╭─ Records for processing

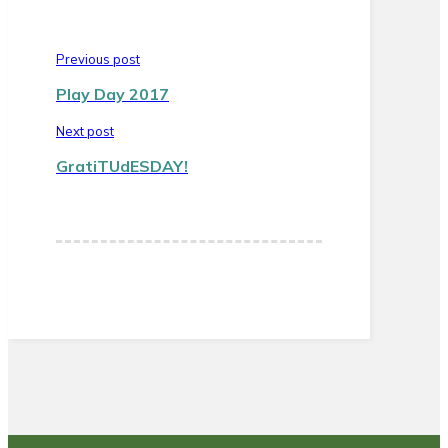
Previous post
Play Day 2017
Next post
GratiTUdESDAY!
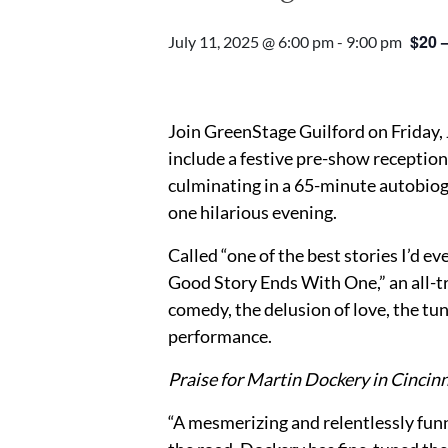
$20 
July 11, 2025 @ 6:00 pm
-
9:00 pm
Join GreenStage Guilford on Friday, 
include a festive pre-show reception 
culminating in a 65-minute autobio
one hilarious evening.
Called “one of the best stories I’d 
Good Story Ends With One,” an all-t
comedy, the delusion of love, the tunn
performance.
Praise for Martin Dockery in Cincinn
“A mesmerizing and relentlessly fu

╰─

_Aim of the task_. Reproduce the material above with every occurrence of "post" replaced by "article", leaving all other text unchanged. Omit the pictures from your answer.

_Response below_.
Previous article
Play Day 2017
Next article
GratiTUdESDAY!
$20 
July 11, 2025 @ 6:00 pm
-
9:00 pm
Join GreenStage Guilford on Friday, 
include a festive pre-show reception 
culminating in a 65-minute autobio
one hilarious evening.
Called “one of the best stories I’d 
Good Story Ends With One,” an all-t
comedy, the delusion of love, the tunn
performance.
Praise for Martin Dockery in Cincinn
“A mesmerizing and relentlessly fu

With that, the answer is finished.